Air Canada will create a new wholly-owned leisure subsidiary for its planned low-cost carrier and existing tour business.
The new LCC will begin operations with two Boeing 767-300ERs and two Airbus A319s to cities in the Caribbean and Europe in June 2013, says the Montreal-based flag carrier.
Destinations will include ones that are currently underserved from Canada or "do not generate adequate profitability with Air Canada's existing [mainline] cost structure", adds the airline.
The new LCC's fleet will increase when Air Canada begins receiving Boeing 787s in 2014, it says. It will operate up to 20 767-300ERs and 30 A319s that will transition from the Air Canada mainline fleet.
"The creation of a leisure group that combines our new low-cost leisure carrier with Air Canada Vacations, our successful tour operator business, is a major milestone for Air Canada," says Calin Rovinescu, president and chief executive of Air Canada, in a statement. "Air Canada will be able to compete more effectively in this highly dynamic and expanding market."
Michael Friisdahl will be president and chief executive of the new leisure company. He will report to Air Canada chief commercial officer Ben Smith.
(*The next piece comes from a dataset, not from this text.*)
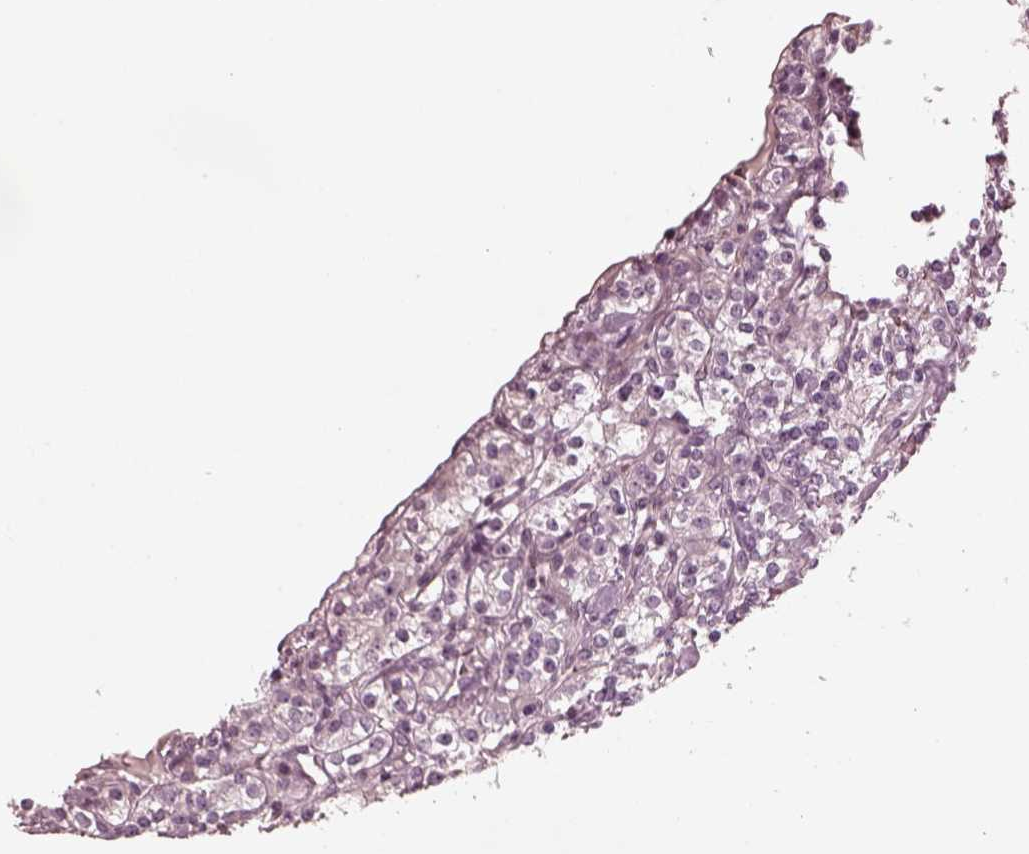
{"staining": {"intensity": "negative", "quantity": "none", "location": "none"}, "tissue": "renal cancer", "cell_type": "Tumor cells", "image_type": "cancer", "snomed": [{"axis": "morphology", "description": "Adenocarcinoma, NOS"}, {"axis": "topography", "description": "Kidney"}], "caption": "Tumor cells show no significant protein expression in renal cancer (adenocarcinoma).", "gene": "KIF6", "patient": {"sex": "male", "age": 77}}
"A number of conditions have to exist to be low cost," said Michael Rousseau, chief financial officer of Air Canada, on the planned LCC at a conference in September. "The planes have to carry more seats than ourselves, [for example] the 767s will carry 20% more. The other half includes [employee] work rules and wage rates."
Air Canada operated LCC subsidiaries Tango and Zip from 2001 until 2003 and 2004, respectively, to compete with low-cost competition.